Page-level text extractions
* * * * * * * * *
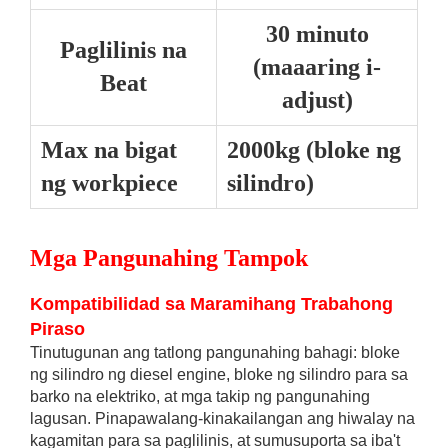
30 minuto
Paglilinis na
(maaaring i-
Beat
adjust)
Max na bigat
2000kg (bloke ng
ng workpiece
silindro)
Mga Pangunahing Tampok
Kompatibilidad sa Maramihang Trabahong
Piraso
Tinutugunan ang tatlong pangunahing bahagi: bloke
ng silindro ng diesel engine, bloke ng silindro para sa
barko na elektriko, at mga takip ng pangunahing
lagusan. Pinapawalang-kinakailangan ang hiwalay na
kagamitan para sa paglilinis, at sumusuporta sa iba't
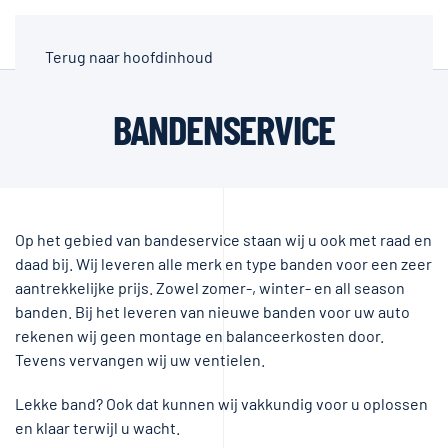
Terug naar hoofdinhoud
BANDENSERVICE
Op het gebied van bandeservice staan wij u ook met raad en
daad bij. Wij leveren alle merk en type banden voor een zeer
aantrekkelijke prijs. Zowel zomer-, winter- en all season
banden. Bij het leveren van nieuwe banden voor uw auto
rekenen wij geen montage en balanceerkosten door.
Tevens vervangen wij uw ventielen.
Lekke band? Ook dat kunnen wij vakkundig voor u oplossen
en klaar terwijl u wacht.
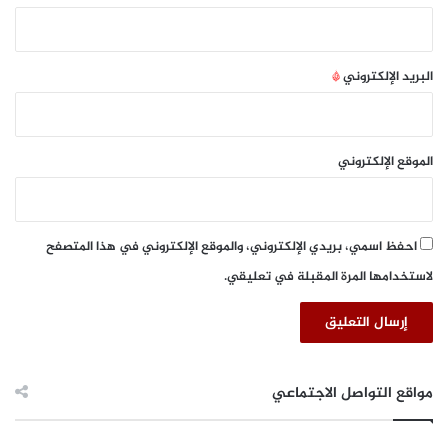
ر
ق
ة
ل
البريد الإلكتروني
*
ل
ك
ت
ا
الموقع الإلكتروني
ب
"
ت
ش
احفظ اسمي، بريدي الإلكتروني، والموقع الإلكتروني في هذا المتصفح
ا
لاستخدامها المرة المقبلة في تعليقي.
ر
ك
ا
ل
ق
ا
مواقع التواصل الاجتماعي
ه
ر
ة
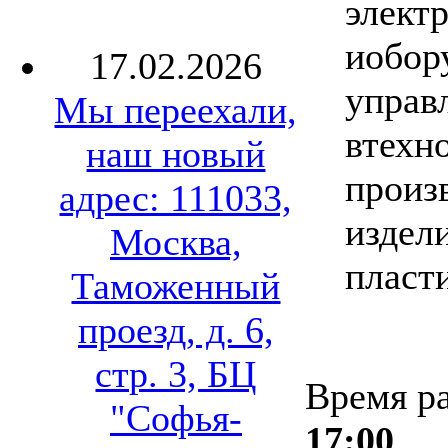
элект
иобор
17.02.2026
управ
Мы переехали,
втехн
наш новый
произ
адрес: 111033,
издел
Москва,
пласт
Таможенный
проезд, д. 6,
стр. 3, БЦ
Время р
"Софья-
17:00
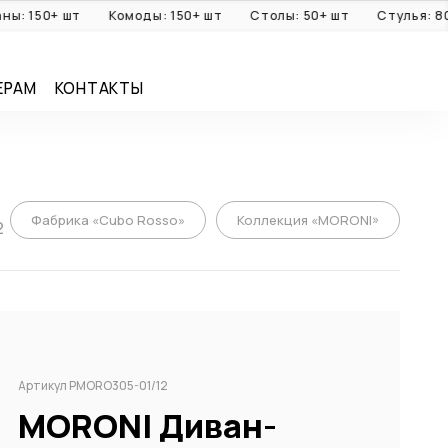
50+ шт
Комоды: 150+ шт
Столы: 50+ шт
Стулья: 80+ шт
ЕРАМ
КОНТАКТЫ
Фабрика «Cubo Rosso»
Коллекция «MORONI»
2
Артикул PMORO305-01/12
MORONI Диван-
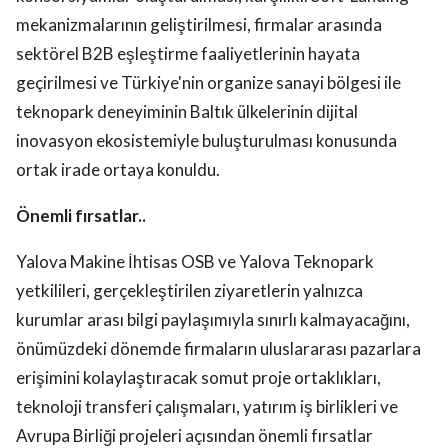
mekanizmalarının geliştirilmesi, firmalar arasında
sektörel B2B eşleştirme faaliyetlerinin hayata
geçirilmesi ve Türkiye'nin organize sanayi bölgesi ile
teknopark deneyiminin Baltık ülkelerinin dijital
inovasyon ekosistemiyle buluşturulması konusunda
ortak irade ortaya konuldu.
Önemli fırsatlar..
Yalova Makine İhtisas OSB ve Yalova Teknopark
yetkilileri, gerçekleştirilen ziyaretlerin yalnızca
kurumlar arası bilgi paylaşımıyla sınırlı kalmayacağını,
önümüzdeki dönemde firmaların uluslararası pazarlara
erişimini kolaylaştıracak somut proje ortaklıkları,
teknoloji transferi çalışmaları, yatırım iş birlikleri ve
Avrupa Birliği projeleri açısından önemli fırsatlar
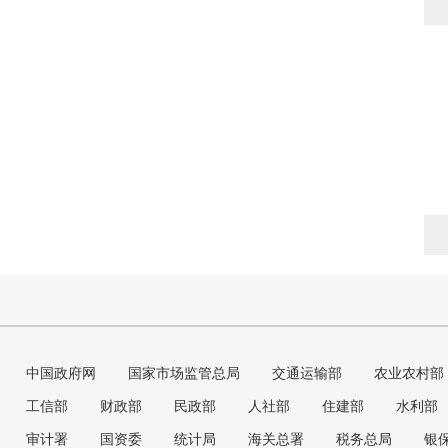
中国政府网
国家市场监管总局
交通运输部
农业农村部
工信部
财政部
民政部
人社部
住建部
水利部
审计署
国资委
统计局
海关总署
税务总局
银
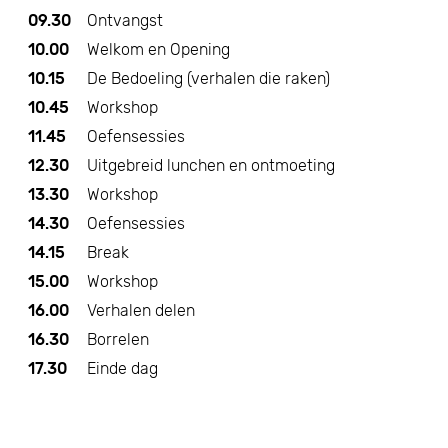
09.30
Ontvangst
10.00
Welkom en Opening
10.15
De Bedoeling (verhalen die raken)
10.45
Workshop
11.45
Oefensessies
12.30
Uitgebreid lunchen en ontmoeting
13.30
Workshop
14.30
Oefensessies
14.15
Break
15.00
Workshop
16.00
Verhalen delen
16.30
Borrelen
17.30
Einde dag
* * * * * * * * *
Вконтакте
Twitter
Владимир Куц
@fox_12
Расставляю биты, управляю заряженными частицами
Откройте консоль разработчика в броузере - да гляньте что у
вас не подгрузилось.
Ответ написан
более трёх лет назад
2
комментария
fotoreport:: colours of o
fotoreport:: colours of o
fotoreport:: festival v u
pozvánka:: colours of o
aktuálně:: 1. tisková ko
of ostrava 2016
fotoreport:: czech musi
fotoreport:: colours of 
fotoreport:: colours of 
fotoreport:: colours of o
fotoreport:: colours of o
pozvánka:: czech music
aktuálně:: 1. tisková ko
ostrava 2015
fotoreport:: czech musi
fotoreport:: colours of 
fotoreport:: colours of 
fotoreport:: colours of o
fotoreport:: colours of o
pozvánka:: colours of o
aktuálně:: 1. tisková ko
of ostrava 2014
* * * * * * * * *
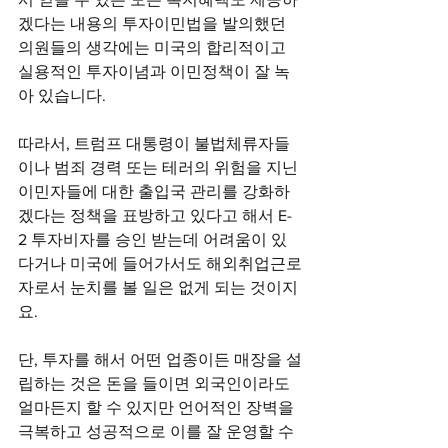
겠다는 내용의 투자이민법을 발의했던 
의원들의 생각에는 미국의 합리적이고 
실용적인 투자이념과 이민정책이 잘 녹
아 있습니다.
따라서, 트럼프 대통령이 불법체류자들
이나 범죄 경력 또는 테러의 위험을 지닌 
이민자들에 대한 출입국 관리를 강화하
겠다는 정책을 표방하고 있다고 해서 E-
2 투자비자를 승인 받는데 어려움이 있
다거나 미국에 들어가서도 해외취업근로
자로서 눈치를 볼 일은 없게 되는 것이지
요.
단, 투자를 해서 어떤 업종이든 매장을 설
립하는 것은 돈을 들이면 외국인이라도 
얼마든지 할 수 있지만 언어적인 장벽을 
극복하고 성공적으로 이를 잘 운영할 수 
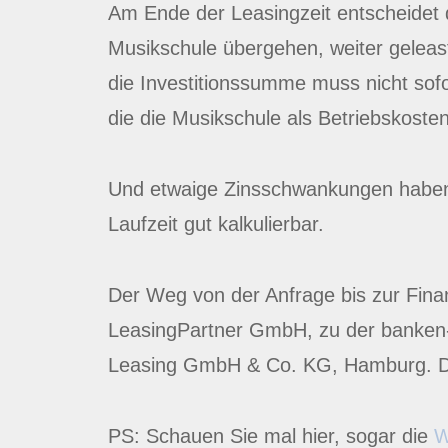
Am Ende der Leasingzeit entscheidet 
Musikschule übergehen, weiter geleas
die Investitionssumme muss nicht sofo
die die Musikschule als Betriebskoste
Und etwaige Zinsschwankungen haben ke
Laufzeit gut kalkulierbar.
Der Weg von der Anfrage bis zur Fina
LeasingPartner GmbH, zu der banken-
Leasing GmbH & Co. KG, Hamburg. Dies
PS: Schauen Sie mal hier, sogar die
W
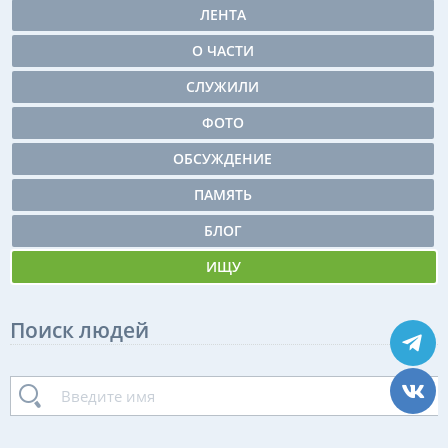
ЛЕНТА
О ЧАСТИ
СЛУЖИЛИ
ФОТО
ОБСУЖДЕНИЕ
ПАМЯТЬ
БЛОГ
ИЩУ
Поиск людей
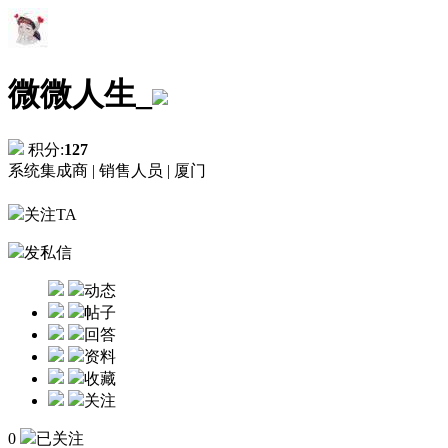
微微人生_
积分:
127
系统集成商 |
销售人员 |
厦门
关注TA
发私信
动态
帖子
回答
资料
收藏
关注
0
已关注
* * * * * * * * *
Which lines in the records above contain the word "GmbH"? Return each of them.

LeasingPartner GmbH, zu der banken-
Leasing GmbH & Co. KG, Hamburg. Dies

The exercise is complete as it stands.